School districts must give due process to students who are suspended or expelled, and that includes informing them of their options while out of school. But confusion, lack of understanding and in some cases dysfunction can prevent families from hearing critical information about educational services to which their children are entitled.
The Beckers and other families who spoke to the Kitsap Sun about their children’s expulsions said they felt cut loose by the education system, unsure where to turn next.
On Feb. 22, 2012, a 9-year-old boy brought a handgun to Armin Jahr Elementary School. In class, the gun discharged while in the boy’s backpack, critically wounding an 8-year-old girl whose health remains compromised, according to the family’s spokeswoman.
The boy pleaded guilty to reckless endangerment in Kitsap County Superior Court and underwent a year of court supervised probation with other conditions.
For one year, he also was barred from attending Bremerton schools, said his uncle and guardian Patrick Cochran. Other districts in the area would not take the boy, his uncle said, and when he asked whether the Bremerton School District would help him home-school his nephew, the answer was “no.”
Bremerton school officials declined to comment on his case.
“They’re in limbo,” Mosehauer said of students who are expelled. “There’s nothing in case law that says it’s required to educate these kids.”
Districts now have to make return-to-school plans with students and their families, under a new law that went into effect this school year.
Through the boy’s probation officer, the family connected with Patti Sgambellone, an education advocate for Olympic Educational Service District 114. The position, grant funded since 2009, allows Sgambellone, a drug and alcohol counselor, to help families of troubled students find education resources while they’re out of school.

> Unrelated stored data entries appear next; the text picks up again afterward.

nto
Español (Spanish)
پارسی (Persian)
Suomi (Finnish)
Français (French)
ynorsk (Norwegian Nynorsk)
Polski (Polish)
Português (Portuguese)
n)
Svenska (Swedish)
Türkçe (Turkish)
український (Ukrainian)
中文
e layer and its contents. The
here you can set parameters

“There’s kind of a deep hole where kids can get lost,” Sgambellone said. “It can be a real stumbling block for kids like that who are looking at long-term suspension. It can be really overwhelming to parents. We can help walk them through the details.”
Two volunteers, a retired teacher and a high school student from Kingston, offered to tutor Cochran’s nephew. The teacher coordinated with the Bremerton School District so the boy stayed on track academically.
“She’s an incredible lady,” Cochran said. “She was everything for us.”
The high school student helped with homework and became the boy’s mentor, taking him golfing and on other outings.
Cochran was moved by the educational support his family received, in part from publicity surrounding the shooting. The tutoring did more than educate the boy, he said. It helped ground the family during his year of expulsion after the highly publicized shooting.
“It kind of brought some sense of normalcy, as close as you could get at the time,” Cochran said. “We got really lucky.”
Cochran says ultimately it’s up to families to advocate for their children.
“You’ve got to find help wherever you can,” Cochran said. “You just can’t sit back and wait for it.”
The Beckers found help through friends who home-school and through Central Kitsap School District’s off-campus program. Anne feels “blessed” that she can stay home and focus on Harrison’s education. She wonders about families where that’s not possible.